View all text of Subpart B [§ 1108.21 - § 1108.33]

§ 1108.29 - Decisions.

(a) Technical requirements—(1) Findings of fact and conclusions of law. An arbitration decision under this subpart shall be in writing and shall contain findings of fact and conclusions of law.

(2) Compliance with confidentiality agreement. The unredacted arbitration decision served on the parties in accordance with § 1108.27(c)(3) shall comply with the confidentiality agreement described in § 1108.27(f). As applicable, the arbitration panel shall also provide the parties with a redacted version(s) of the arbitration decision that redacts or omits confidential and/or highly confidential information as required by the governing confidentiality agreement.

(b) Substantive requirements. The arbitration panel under this subpart shall decide the issues of both market dominance and maximum lawful rate.

Dataset entries:
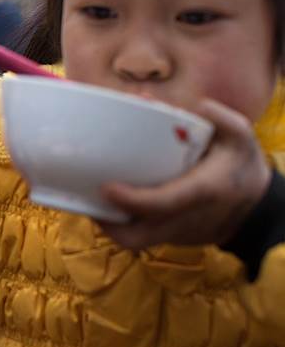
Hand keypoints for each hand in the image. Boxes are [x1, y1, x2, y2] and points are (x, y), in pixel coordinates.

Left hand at [100, 99, 271, 249]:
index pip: (162, 203)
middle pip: (137, 237)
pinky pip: (142, 237)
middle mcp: (187, 219)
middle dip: (107, 223)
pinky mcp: (172, 238)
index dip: (131, 200)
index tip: (106, 186)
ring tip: (92, 198)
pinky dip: (124, 222)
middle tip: (88, 197)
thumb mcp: (241, 137)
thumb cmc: (242, 166)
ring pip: (135, 241)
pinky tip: (111, 201)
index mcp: (203, 191)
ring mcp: (178, 234)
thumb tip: (197, 105)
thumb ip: (222, 119)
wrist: (259, 208)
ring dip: (110, 223)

Work to complete:
Copy the decisions section from "(2) Compliance with" to "maximum lawful rate.", substituting "arbitral tribunal" for every "arbitration panel".

Finished task:
(2) Compliance with confidentiality agreement. The unredacted arbitration decision served on the parties in accordance with § 1108.27(c)(3) shall comply with the confidentiality agreement described in § 1108.27(f). As applicable, the arbitral tribunal shall also provide the parties with a redacted version(s) of the arbitration decision that redacts or omits confidential and/or highly confidential information as required by the governing confidentiality agreement.

(b) Substantive requirements. The arbitral tribunal under this subpart shall decide the issues of both market dominance and maximum lawful rate.